Long-term monitoring data (from 1970 to 2018) and 3D modelling investigations (of selected years from 1979 to 2018) were integrated to study changes in the water quality and nutrient budgets within the Peel-Harvey Estuary (PHE) in response to varied environmental stressors, including catchment loading, a drying climate trend, and the Dawesville Cut construction. The results showed that (1) there was a declining trend of nutrient inputs from the catchment into the PHE, driven by a reduction in flows and nutrient management measures in the catchment; (2) the role of the PHE system in filtering catchment nutrient inputs has changed due to the opening of the Dawesville Cut (e.g., addition of the Cut on average improved the TN export from 50% to 71%, and TP export from 31% to 49% of annual catchment loading, and the nutrient export via the Cut is about 2–3 times of that through the Mandurah Channel); (3) the PHE system has a significant spatial heterogeneity in water quality in response to catchment loading; (4) the estuary response model well reproduced the nutrient pools and water quality evolution in PHE especially in the post-Cut period, suggesting in its current form it is suitable for assessing management scenarios associated with nutrient load management or climate change; and (5) estuary response functions were developed to simplify models and showed locations near the channels are less sensitive to the catchment inputs, as well as that the Harvey Estuary displays a stronger salinity and phytoplankton biomass response to the catchment inputs compared to the Peel Inlet. Key Findings:

  • A reconstruction of nutrient loads over time, including relative nutrient species partitioning, has shown the long-term reduction in load, but relative stability in flow-weighted inflow concentrations.

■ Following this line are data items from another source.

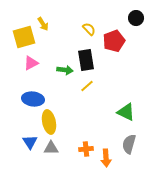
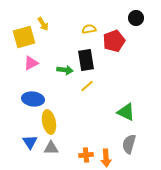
yellow semicircle: rotated 56 degrees counterclockwise
orange cross: moved 6 px down
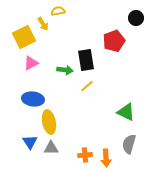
yellow semicircle: moved 31 px left, 18 px up
yellow square: rotated 10 degrees counterclockwise
orange cross: moved 1 px left
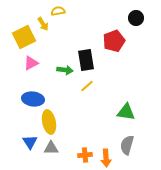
green triangle: rotated 18 degrees counterclockwise
gray semicircle: moved 2 px left, 1 px down
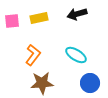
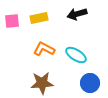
orange L-shape: moved 11 px right, 6 px up; rotated 100 degrees counterclockwise
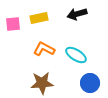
pink square: moved 1 px right, 3 px down
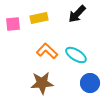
black arrow: rotated 30 degrees counterclockwise
orange L-shape: moved 3 px right, 2 px down; rotated 15 degrees clockwise
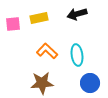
black arrow: rotated 30 degrees clockwise
cyan ellipse: moved 1 px right; rotated 50 degrees clockwise
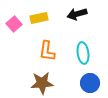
pink square: moved 1 px right; rotated 35 degrees counterclockwise
orange L-shape: rotated 125 degrees counterclockwise
cyan ellipse: moved 6 px right, 2 px up
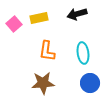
brown star: moved 1 px right
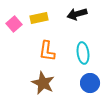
brown star: rotated 30 degrees clockwise
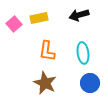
black arrow: moved 2 px right, 1 px down
brown star: moved 2 px right
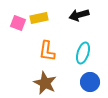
pink square: moved 4 px right, 1 px up; rotated 28 degrees counterclockwise
cyan ellipse: rotated 25 degrees clockwise
blue circle: moved 1 px up
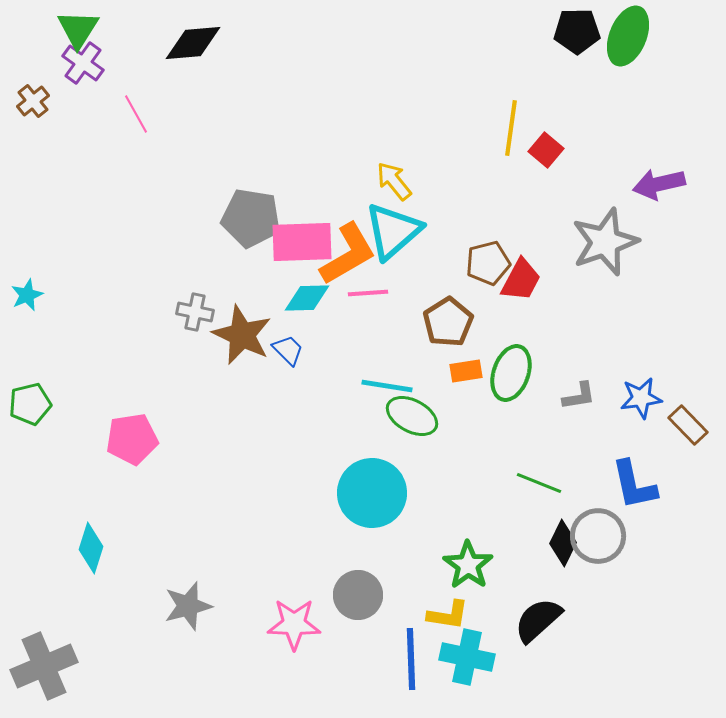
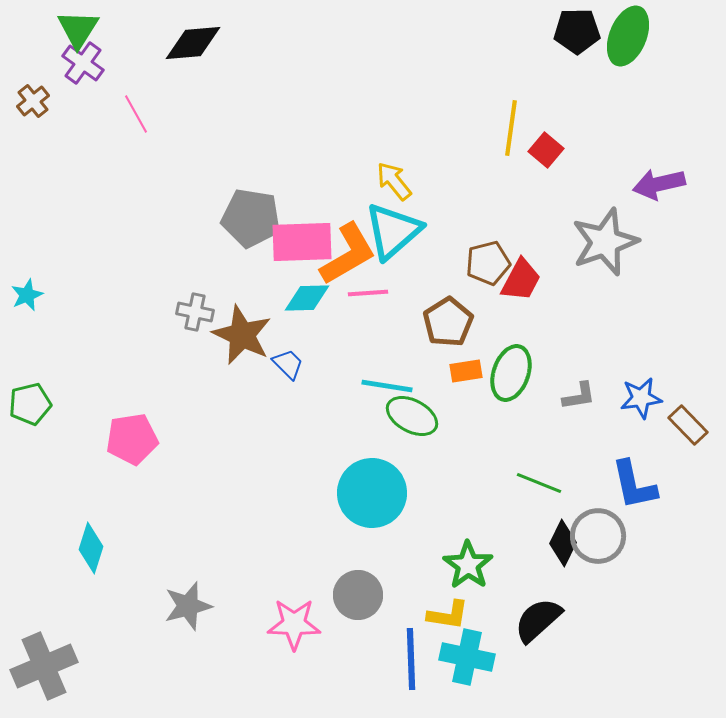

  • Continual changes in water quality have occurred in the estuary over time, including following the Cut and as well as a long-term response following the reduced flows.
  • The high-resolution Peel-Harvey Estuary Response Model has been able to capture water quality variability across regions from rivers to lagoons and channels.
  • The model has allowed the reconstruction of spatiotemporal variability in key water quality attributes and processes impacting the nutrient load partitioning within the estuary.
  • Zonal budgets were undertaken to identify local controls on carbon and nutrient metabolism, and to determine how these respond to changes in flow and catchment loading.
  • The pattern of retention and export has changed over time, following the Cut in particular, but recent changes also due to the reduced inflows.
  • The amount of retention is dependent on annual flow, and therefore maybe sensitive to forecast projections due to drying climate.